86th OSS Airman takes Air Force by storm

Staff Sgt. Nichol Jimenez, 86th OSS weather forecaster craftsman, holds a hand-held weather instrument called a kestrel on Ramstein Air Base, Germany, Feb. 7, 2017. Jimenez was awarded 2016’s Air Force Weather Airman of the Year while providing support to both the 37th and 76th Airlift Squadrons. (U.S. Air Force photo by Airman 1st Class Savannah L. Waters)

Staff Sgt. Nichol Jimenez, 86th OSS weather forecaster craftsman, holds a hand-held weather instrument called a kestrel on Ramstein Air Base, Germany, Feb. 7, 2017. Jimenez was awarded 2016’s Air Force Weather Airman of the Year while providing support to both the 37th and 76th Airlift Squadrons. (U.S. Air Force photo by Airman 1st Class Savannah L. Waters)

RAMSTEIN AIR BASE, Germany --

Behind every multi-million dollar aircraft landing at Ramstein is a team of Airmen that are celebrating yet another successful flight as they continue to diligently watch the skies for hazardous weather. For one of those teams, one Airman stands out from all other weather Airmen across the world, giving the 86th Operations Support Squadron something else to celebrate.

Staff Sgt. Nichol Jimenez, 86th OSS weather forecaster craftsman, was awarded 2016’s Air Force Weather Airman of the Year while providing support to both the 37th and 76th Airlift Squadrons.

“Staff Sgt. Jimenez is one of those unique individuals who is both personable and a great technician,” said Capt. Nicolle Bernard, 86th OSS flight commander. “I can tell that the other members of our flight not only enjoy working with her, but respect her greatly. Her willingness to step up where others don't has put her in positions to do all the great things that she's accomplished.” 

In 2016, Jimenez produced more than 6,000 weather products, supported approximately 24,000 operations, and delivered weather support to six NATO forward training deployments and an Air Chief conference.

While deployed in support of a NATO exercise in Poland, Jimenez also briefed international pilots and more than 1,000 training events in what was the largest formation airdrop in Polish history.

A prior air traffic controller, Jimenez joined the weather workforce in 2012 with an advantage that her peers didn’t have.

Air traffic controllers are required to not only be trained in weather, but to have an open communication with weather Airmen so that missions are completed as safely as possible.
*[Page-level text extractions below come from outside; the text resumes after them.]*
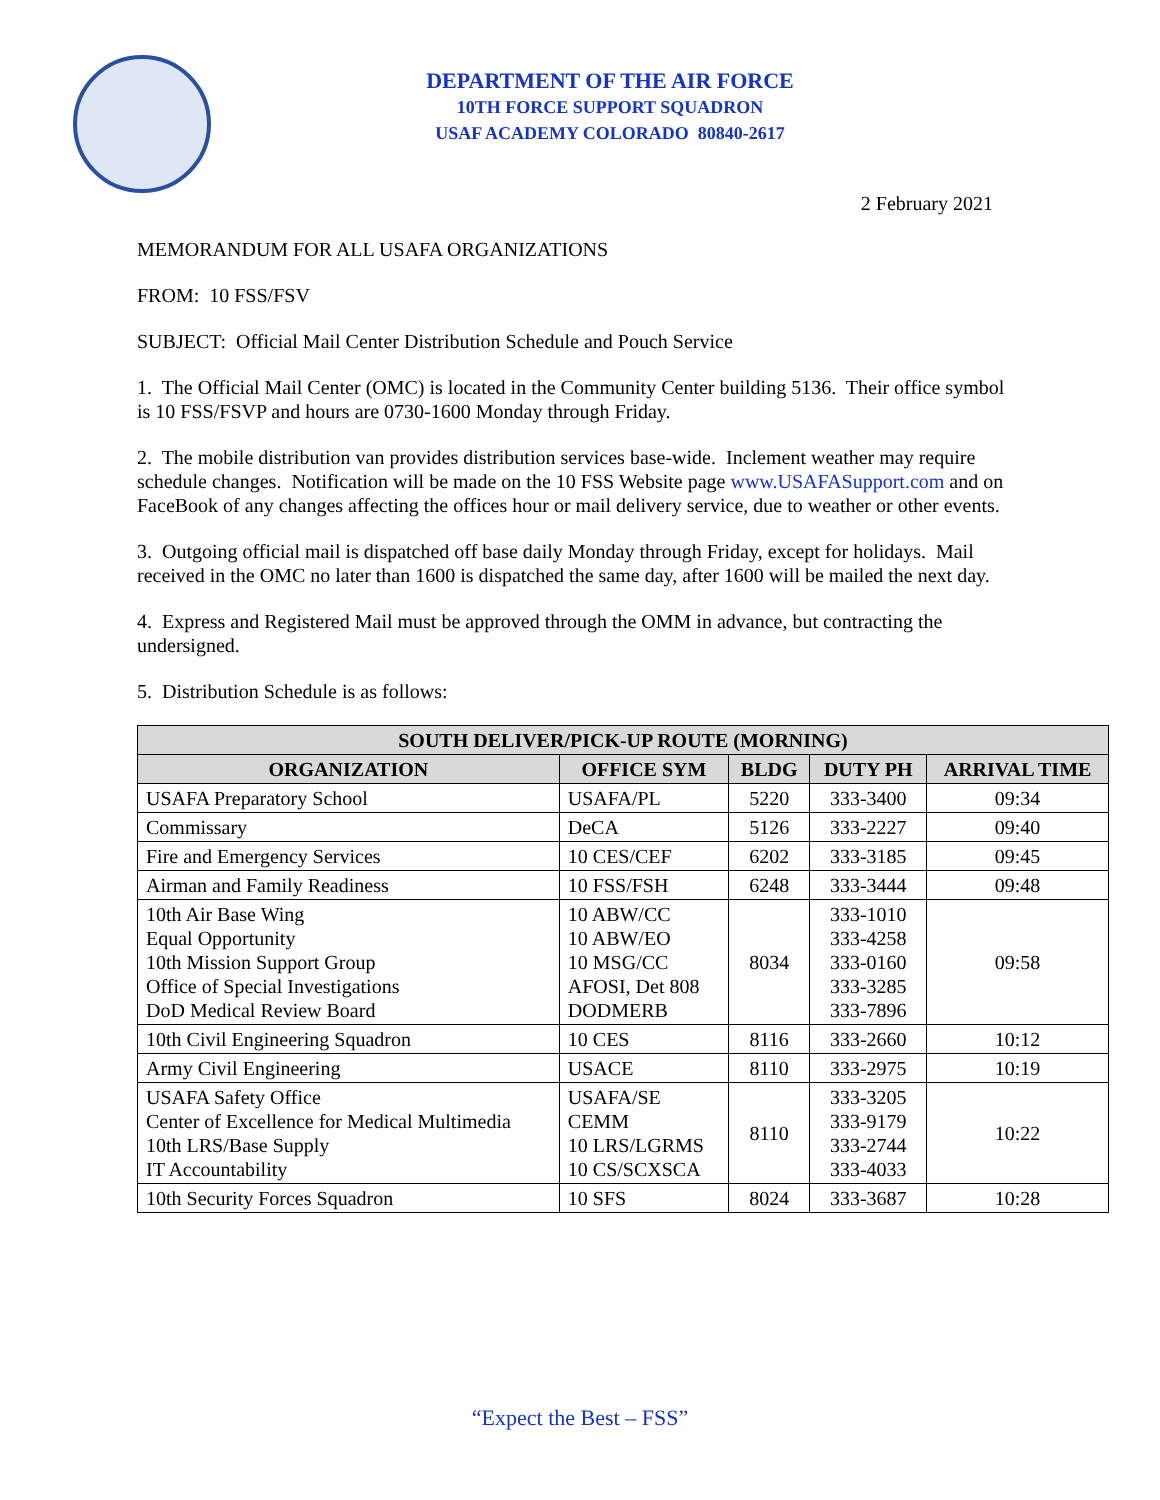DEPARTMENT OF THE AIR FORCE
10TH FORCE SUPPORT SQUADRON
USAF ACADEMY COLORADO 80840-2617
2 February 2021
MEMORANDUM FOR ALL USAFA ORGANIZATIONS
FROM: 10 FSS/FSV
SUBJECT: Official Mail Center Distribution Schedule and Pouch Service
1. The Official Mail Center (OMC) is located in the Community Center building 5136. Their office symbol is 10 FSS/FSVP and hours are 0730-1600 Monday through Friday.
2. The mobile distribution van provides distribution services base-wide. Inclement weather may require schedule changes. Notification will be made on the 10 FSS Website page www.USAFASupport.com and on FaceBook of any changes affecting the offices hour or mail delivery service, due to weather or other events.
3. Outgoing official mail is dispatched off base daily Monday through Friday, except for holidays. Mail received in the OMC no later than 1600 is dispatched the same day, after 1600 will be mailed the next day.
4. Express and Registered Mail must be approved through the OMM in advance, but contracting the undersigned.
5. Distribution Schedule is as follows:
| SOUTH DELIVER/PICK-UP ROUTE (MORNING) | | | | |
| --- | --- | --- | --- | --- |
| ORGANIZATION | OFFICE SYM | BLDG | DUTY PH | ARRIVAL TIME |
| USAFA Preparatory School | USAFA/PL | 5220 | 333-3400 | 09:34 |
| Commissary | DeCA | 5126 | 333-2227 | 09:40 |
| Fire and Emergency Services | 10 CES/CEF | 6202 | 333-3185 | 09:45 |
| Airman and Family Readiness | 10 FSS/FSH | 6248 | 333-3444 | 09:48 |
| 10th Air Base Wing Equal Opportunity 10th Mission Support Group Office of Special Investigations DoD Medical Review Board | 10 ABW/CC 10 ABW/EO 10 MSG/CC AFOSI, Det 808 DODMERB | 8034 | 333-1010 333-4258 333-0160 333-3285 333-7896 | 09:58 |
| 10th Civil Engineering Squadron | 10 CES | 8116 | 333-2660 | 10:12 |
| Army Civil Engineering | USACE | 8110 | 333-2975 | 10:19 |
| USAFA Safety Office Center of Excellence for Medical Multimedia 10th LRS/Base Supply IT Accountability | USAFA/SE CEMM 10 LRS/LGRMS 10 CS/SCXSCA | 8110 | 333-3205 333-9179 333-2744 333-4033 | 10:22 |
| 10th Security Forces Squadron | 10 SFS | 8024 | 333-3687 | 10:28 |
“Expect the Best – FSS”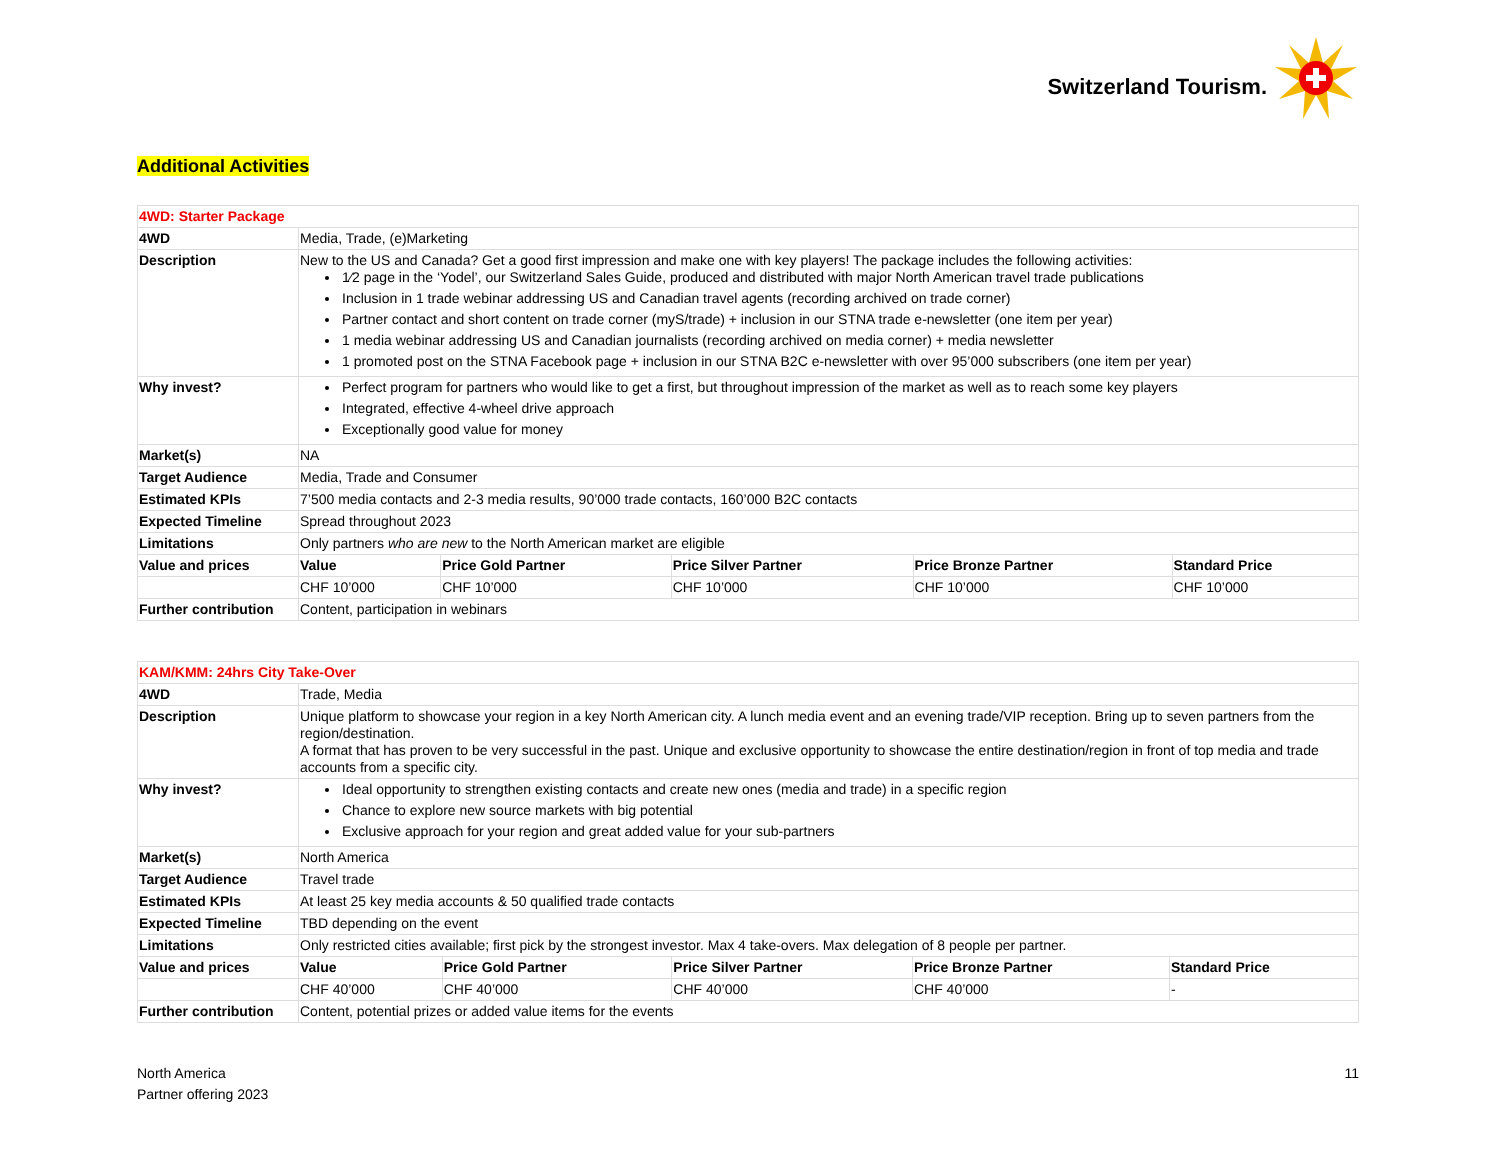Switzerland Tourism.
Additional Activities
| 4WD: Starter Package | | | | | |
| 4WD | Media, Trade, (e)Marketing | | | | |
| Description | New to the US and Canada? Get a good first impression and make one with key players! The package includes the following activities: 1⁄2 page in the ‘Yodel’, our Switzerland Sales Guide, produced and distributed with major North American travel trade publications Inclusion in 1 trade webinar addressing US and Canadian travel agents (recording archived on trade corner) Partner contact and short content on trade corner (myS/trade) + inclusion in our STNA trade e-newsletter (one item per year) 1 media webinar addressing US and Canadian journalists (recording archived on media corner) + media newsletter 1 promoted post on the STNA Facebook page + inclusion in our STNA B2C e-newsletter with over 95’000 subscribers (one item per year) | | | | |
| Why invest? | Perfect program for partners who would like to get a first, but throughout impression of the market as well as to reach some key players Integrated, effective 4-wheel drive approach Exceptionally good value for money | | | | |
| Market(s) | NA | | | | |
| Target Audience | Media, Trade and Consumer | | | | |
| Estimated KPIs | 7’500 media contacts and 2-3 media results, 90’000 trade contacts, 160’000 B2C contacts | | | | |
| Expected Timeline | Spread throughout 2023 | | | | |
| Limitations | Only partners who are new to the North American market are eligible | | | | |
| Value and prices | Value | Price Gold Partner | Price Silver Partner | Price Bronze Partner | Standard Price |
| | CHF 10’000 | CHF 10’000 | CHF 10’000 | CHF 10’000 | CHF 10’000 |
| Further contribution | Content, participation in webinars | | | | |
| KAM/KMM: 24hrs City Take-Over | | | | | |
| 4WD | Trade, Media | | | | |
| Description | Unique platform to showcase your region in a key North American city. A lunch media event and an evening trade/VIP reception. Bring up to seven partners from the region/destination. A format that has proven to be very successful in the past. Unique and exclusive opportunity to showcase the entire destination/region in front of top media and trade accounts from a specific city. | | | | |
| Why invest? | Ideal opportunity to strengthen existing contacts and create new ones (media and trade) in a specific region Chance to explore new source markets with big potential Exclusive approach for your region and great added value for your sub-partners | | | | |
| Market(s) | North America | | | | |
| Target Audience | Travel trade | | | | |
| Estimated KPIs | At least 25 key media accounts & 50 qualified trade contacts | | | | |
| Expected Timeline | TBD depending on the event | | | | |
| Limitations | Only restricted cities available; first pick by the strongest investor. Max 4 take-overs. Max delegation of 8 people per partner. | | | | |
| Value and prices | Value | Price Gold Partner | Price Silver Partner | Price Bronze Partner | Standard Price |
| | CHF 40’000 | CHF 40’000 | CHF 40’000 | CHF 40’000 | - |
| Further contribution | Content, potential prizes or added value items for the events | | | | |
North America
Partner offering 2023
11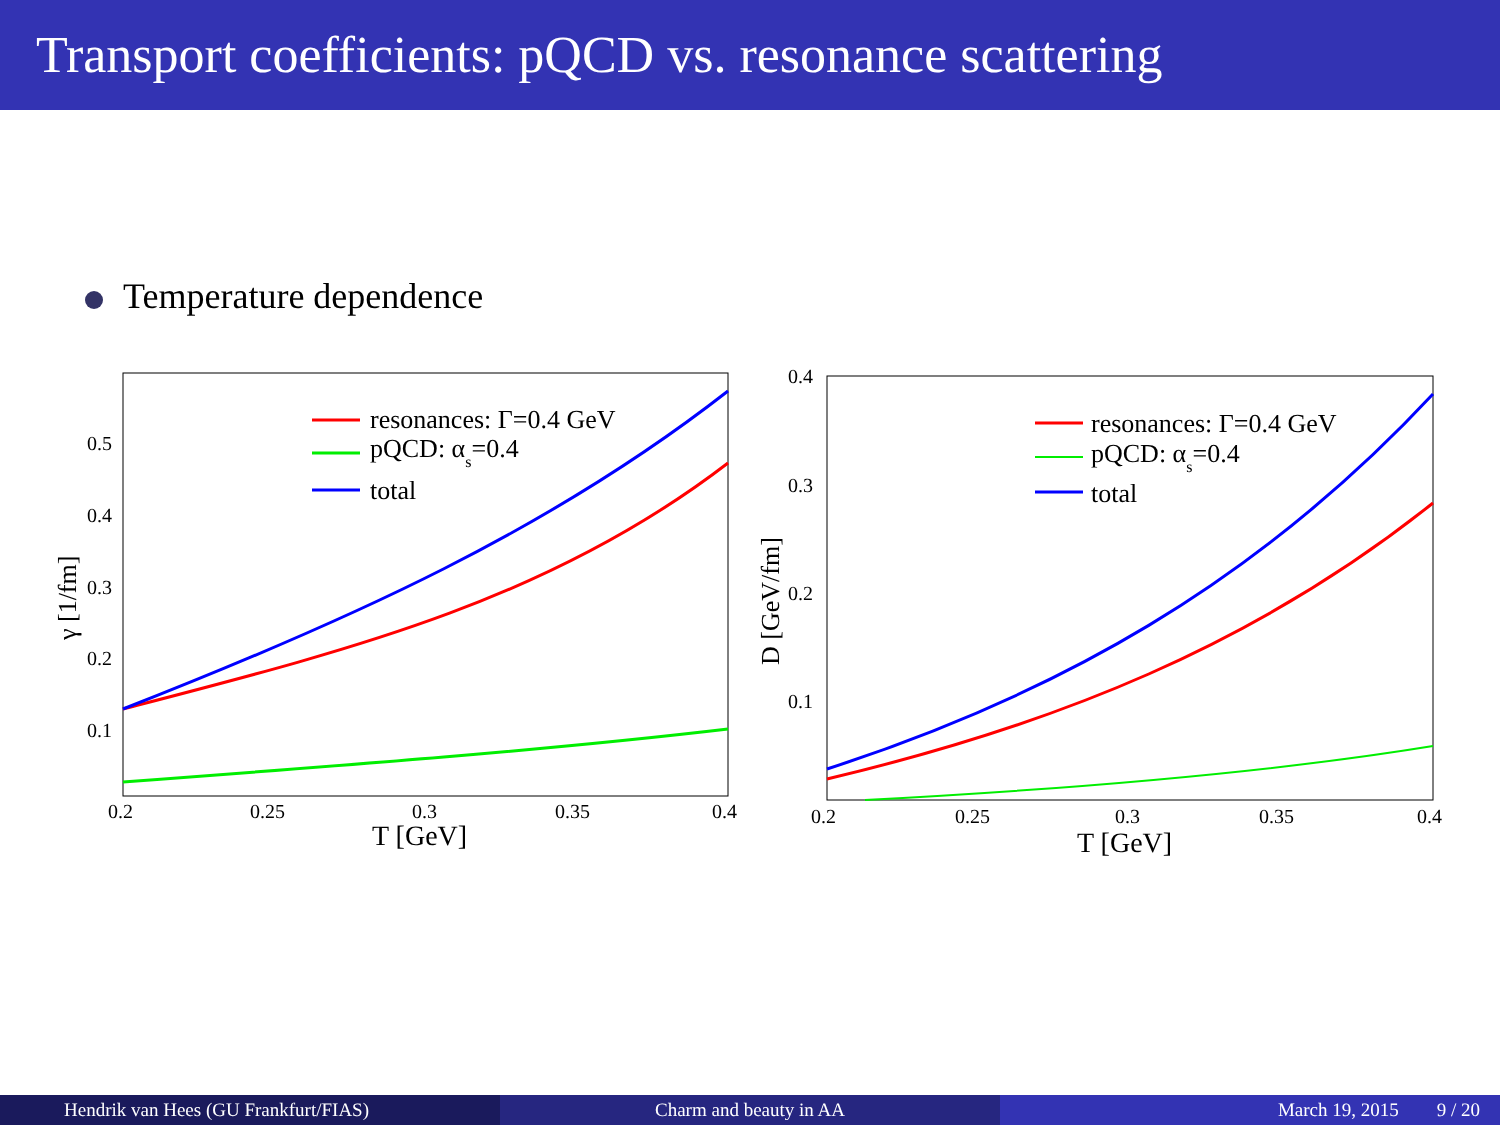Transport coefficients: pQCD vs. resonance scattering
Temperature dependence
resonances: Γ=0.4 GeV
pQCD: αs=0.4
total
0.5
0.4
0.3
0.2
0.1
0.2
0.25
0.3
0.35
0.4
T [GeV]
γ [1/fm]
resonances: Γ=0.4 GeV
pQCD: αs=0.4
total
0.4
0.3
0.2
0.1
0.2
0.25
0.3
0.35
0.4
T [GeV]
D [GeV/fm]
Hendrik van Hees (GU Frankfurt/FIAS) Charm and beauty in AA March 19, 2015 9 / 20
“Being in air traffic control helped me because it works hand-in-hand with weather,” Jimenez said.

Weather forecasting is known to be especially tricky when it comes to being right.

“I’ve really gained an appreciation for the fact that not everything is just black and white when it comes to weather,” Jimenez said. “You can sit there and analyze something for two hours and maybe you’re right, maybe you’re not, but not everything plays out exactly how you would expect it to.”

Other than winning such a prestigious award, Jimenez has done a lot of things right throughout her Air Force career.

During her most recent deployment, Jimenez participated in standing up an expeditionary weather unit from scratch and with little guidance for U.S. Africa Command’s newest anti-terrorism mission in support of Operation ODYSSEY LIGHTNING.

She partook in enabling full motion video capabilities, built 20 standard operating procedures, oversaw 3,000 forward operating base forecasts, and supported 250 unmanned aerial vehicle launch and recovery missions for two aircraft. Her forecasts aided in the elimination of 99 high visibility targets.

“As a weather Airman, you have to be confident and stand behind what you’re saying 100 percent,” Jimenez said. “Weather definitely gave me more confidence by having to back myself up and give my full attention no matter how long the mission is.”

Bringing the pilots up-to-date on their certifications here, flying them back to the states for any maintenance that needs to be done, and making sure that our pilots, including sister service’s pilots, are good-to-go is one of the many ways Jimenez contributes to keeping operations running.

With the information she has helped give them, pilots are able to do their part of the mission as effectively and as efficiently as possible.

“This is her second year winning the USAFE Weather Airman of the Year award,” Bernard said, “and her accomplishment achieving that award at the Air Force level this year reflects her continuous dedication to the mission here, and we are all very proud of her.”

Weather can be unpredictable, but Ramstein can rest assured that Jimenez will continue to be the vigilant award-winning Airmen that she is.